§ ABOUT THIS EXERCISE
Return every record below exactly as written, omitting any pictures.
____________________
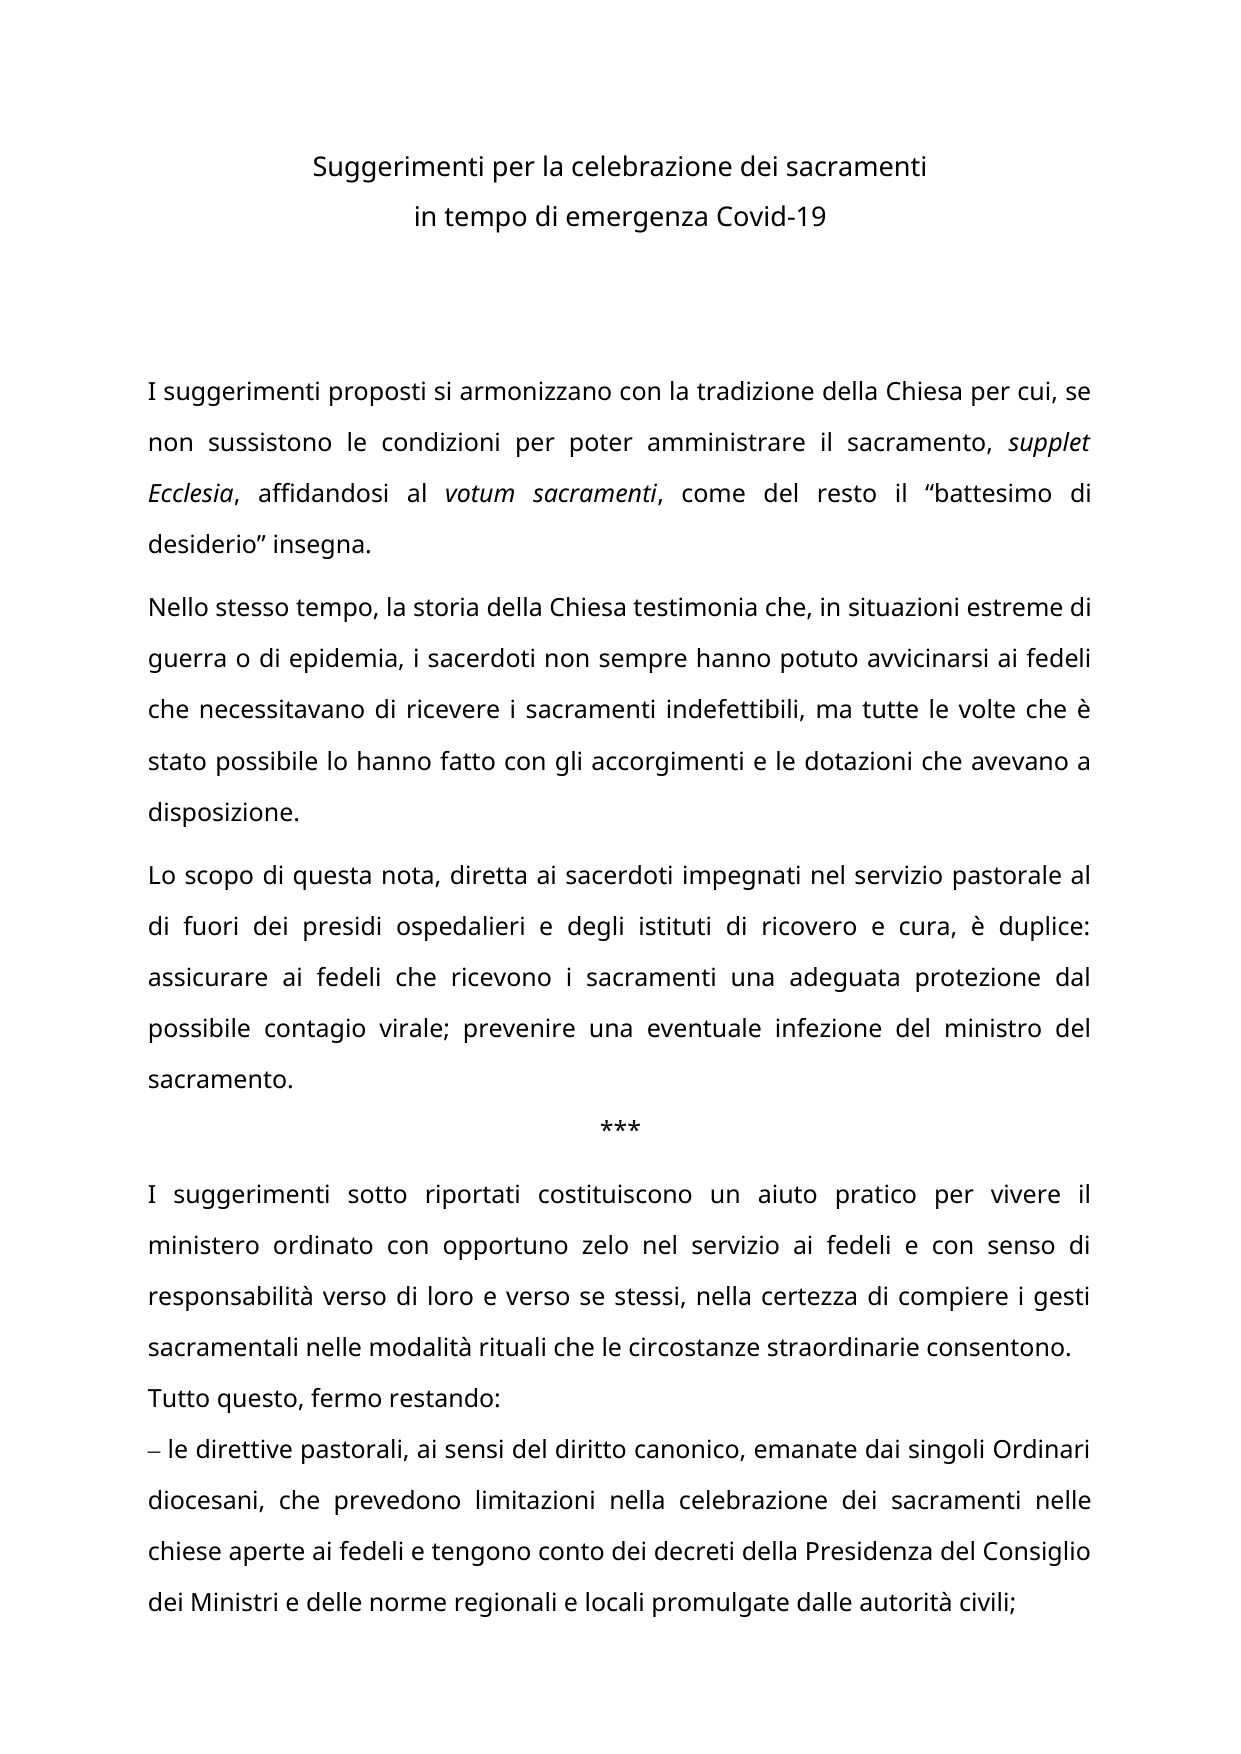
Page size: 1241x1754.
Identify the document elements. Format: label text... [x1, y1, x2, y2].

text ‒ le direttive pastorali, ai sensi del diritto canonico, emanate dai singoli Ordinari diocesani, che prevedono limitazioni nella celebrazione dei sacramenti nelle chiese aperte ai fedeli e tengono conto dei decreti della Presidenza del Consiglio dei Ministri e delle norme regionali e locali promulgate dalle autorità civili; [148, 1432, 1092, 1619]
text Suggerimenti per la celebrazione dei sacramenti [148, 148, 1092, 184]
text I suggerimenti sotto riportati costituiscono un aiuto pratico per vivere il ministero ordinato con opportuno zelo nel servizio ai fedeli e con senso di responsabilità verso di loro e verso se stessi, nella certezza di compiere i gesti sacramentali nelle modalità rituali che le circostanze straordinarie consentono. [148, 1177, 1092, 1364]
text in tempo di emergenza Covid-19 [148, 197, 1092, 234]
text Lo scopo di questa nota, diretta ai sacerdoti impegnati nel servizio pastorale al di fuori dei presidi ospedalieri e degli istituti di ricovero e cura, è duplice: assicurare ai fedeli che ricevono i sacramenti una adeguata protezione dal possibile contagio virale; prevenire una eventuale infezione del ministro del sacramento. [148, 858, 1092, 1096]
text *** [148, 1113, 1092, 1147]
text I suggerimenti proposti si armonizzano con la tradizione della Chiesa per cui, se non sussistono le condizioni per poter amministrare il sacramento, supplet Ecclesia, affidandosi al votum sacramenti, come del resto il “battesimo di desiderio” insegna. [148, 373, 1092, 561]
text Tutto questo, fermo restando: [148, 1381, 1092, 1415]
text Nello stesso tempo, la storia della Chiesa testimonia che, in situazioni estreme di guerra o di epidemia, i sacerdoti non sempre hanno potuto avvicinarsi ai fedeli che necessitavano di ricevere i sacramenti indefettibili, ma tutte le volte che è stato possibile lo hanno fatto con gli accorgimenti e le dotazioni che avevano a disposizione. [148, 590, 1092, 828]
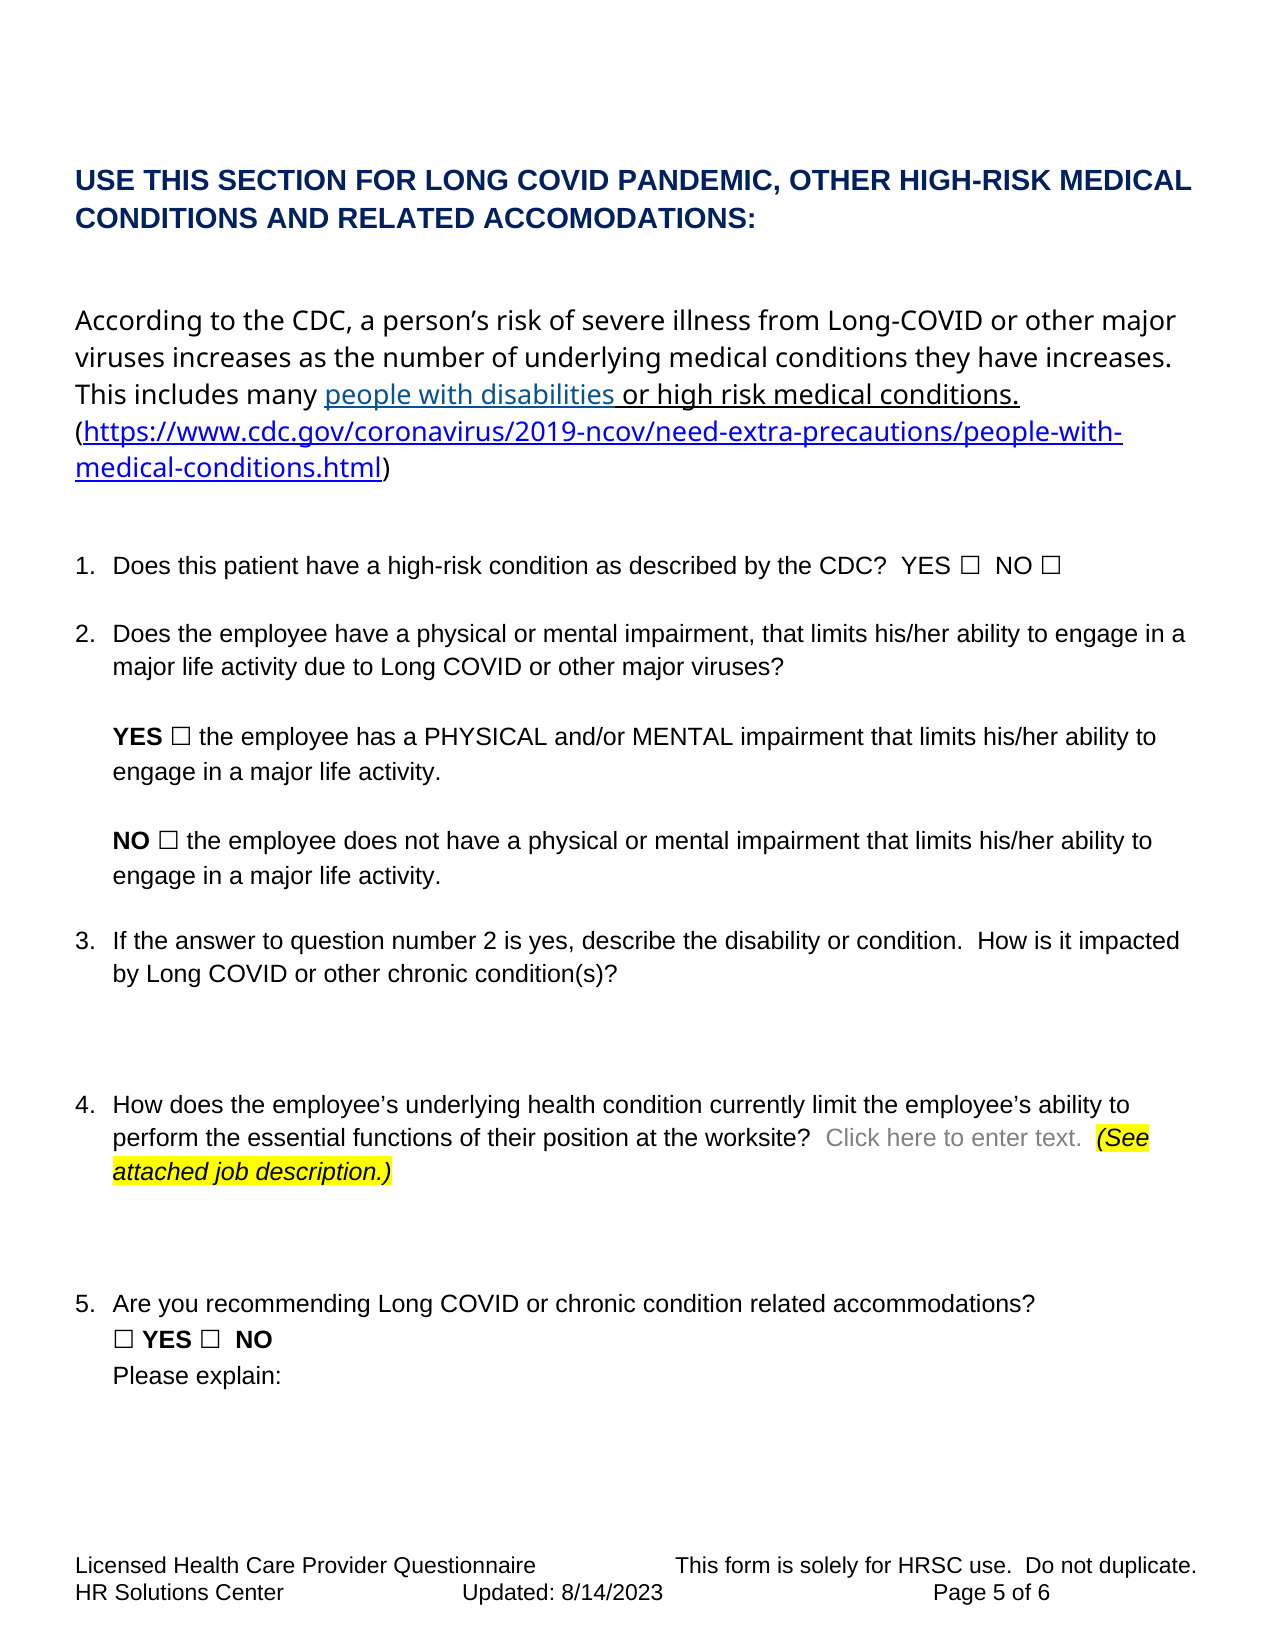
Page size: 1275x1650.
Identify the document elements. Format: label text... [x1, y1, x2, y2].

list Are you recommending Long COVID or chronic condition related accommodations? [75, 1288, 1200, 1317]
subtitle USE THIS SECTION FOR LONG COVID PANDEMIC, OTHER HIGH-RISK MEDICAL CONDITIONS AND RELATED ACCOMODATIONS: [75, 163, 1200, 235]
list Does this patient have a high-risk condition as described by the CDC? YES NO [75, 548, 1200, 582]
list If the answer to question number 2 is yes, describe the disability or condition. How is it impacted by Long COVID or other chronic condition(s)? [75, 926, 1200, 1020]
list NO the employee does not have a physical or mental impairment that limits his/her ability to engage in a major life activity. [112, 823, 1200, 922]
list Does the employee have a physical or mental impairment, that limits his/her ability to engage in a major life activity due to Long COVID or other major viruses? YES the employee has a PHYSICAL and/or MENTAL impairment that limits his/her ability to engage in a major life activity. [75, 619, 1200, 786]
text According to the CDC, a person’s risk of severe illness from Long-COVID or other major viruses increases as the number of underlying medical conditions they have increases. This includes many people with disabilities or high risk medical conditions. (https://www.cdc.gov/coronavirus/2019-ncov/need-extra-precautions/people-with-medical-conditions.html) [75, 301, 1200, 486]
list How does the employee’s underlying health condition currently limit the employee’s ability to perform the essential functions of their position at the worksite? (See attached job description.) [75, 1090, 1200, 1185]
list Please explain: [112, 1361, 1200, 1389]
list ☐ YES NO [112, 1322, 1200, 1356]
____________________
§ RESPONSE AREA
Page size: 1241x1754.
Identify the document elements. Format: label text... [x1, y1, x2, y2].

text ‒ le direttive pastorali, ai sensi del diritto canonico, emanate dai singoli Ordinari diocesani, che prevedono limitazioni nella celebrazione dei sacramenti nelle chiese aperte ai fedeli e tengono conto dei decreti della Presidenza del Consiglio dei Ministri e delle norme regionali e locali promulgate dalle autorità civili; [148, 1432, 1092, 1619]
text Suggerimenti per la celebrazione dei sacramenti [148, 148, 1092, 184]
text I suggerimenti sotto riportati costituiscono un aiuto pratico per vivere il ministero ordinato con opportuno zelo nel servizio ai fedeli e con senso di responsabilità verso di loro e verso se stessi, nella certezza di compiere i gesti sacramentali nelle modalità rituali che le circostanze straordinarie consentono. [148, 1177, 1092, 1364]
text in tempo di emergenza Covid-19 [148, 197, 1092, 234]
text Lo scopo di questa nota, diretta ai sacerdoti impegnati nel servizio pastorale al di fuori dei presidi ospedalieri e degli istituti di ricovero e cura, è duplice: assicurare ai fedeli che ricevono i sacramenti una adeguata protezione dal possibile contagio virale; prevenire una eventuale infezione del ministro del sacramento. [148, 858, 1092, 1096]
text *** [148, 1113, 1092, 1147]
text I suggerimenti proposti si armonizzano con la tradizione della Chiesa per cui, se non sussistono le condizioni per poter amministrare il sacramento, supplet Ecclesia, affidandosi al votum sacramenti, come del resto il “battesimo di desiderio” insegna. [148, 373, 1092, 561]
text Tutto questo, fermo restando: [148, 1381, 1092, 1415]
text Nello stesso tempo, la storia della Chiesa testimonia che, in situazioni estreme di guerra o di epidemia, i sacerdoti non sempre hanno potuto avvicinarsi ai fedeli che necessitavano di ricevere i sacramenti indefettibili, ma tutte le volte che è stato possibile lo hanno fatto con gli accorgimenti e le dotazioni che avevano a disposizione. [148, 590, 1092, 828]
Page size: 1275x1650.
Identify the document elements. Format: label text... [x1, y1, x2, y2].

list Are you recommending Long COVID or chronic condition related accommodations? [75, 1288, 1200, 1317]
subtitle USE THIS SECTION FOR LONG COVID PANDEMIC, OTHER HIGH-RISK MEDICAL CONDITIONS AND RELATED ACCOMODATIONS: [75, 163, 1200, 235]
list Does this patient have a high-risk condition as described by the CDC? YES NO [75, 548, 1200, 582]
list If the answer to question number 2 is yes, describe the disability or condition. How is it impacted by Long COVID or other chronic condition(s)? [75, 926, 1200, 1020]
list NO the employee does not have a physical or mental impairment that limits his/her ability to engage in a major life activity. [112, 823, 1200, 922]
list Does the employee have a physical or mental impairment, that limits his/her ability to engage in a major life activity due to Long COVID or other major viruses? YES the employee has a PHYSICAL and/or MENTAL impairment that limits his/her ability to engage in a major life activity. [75, 619, 1200, 786]
text According to the CDC, a person’s risk of severe illness from Long-COVID or other major viruses increases as the number of underlying medical conditions they have increases. This includes many people with disabilities or high risk medical conditions. (https://www.cdc.gov/coronavirus/2019-ncov/need-extra-precautions/people-with-medical-conditions.html) [75, 301, 1200, 486]
list How does the employee’s underlying health condition currently limit the employee’s ability to perform the essential functions of their position at the worksite? (See attached job description.) [75, 1090, 1200, 1185]
list Please explain: [112, 1361, 1200, 1389]
list ☐ YES NO [112, 1322, 1200, 1356]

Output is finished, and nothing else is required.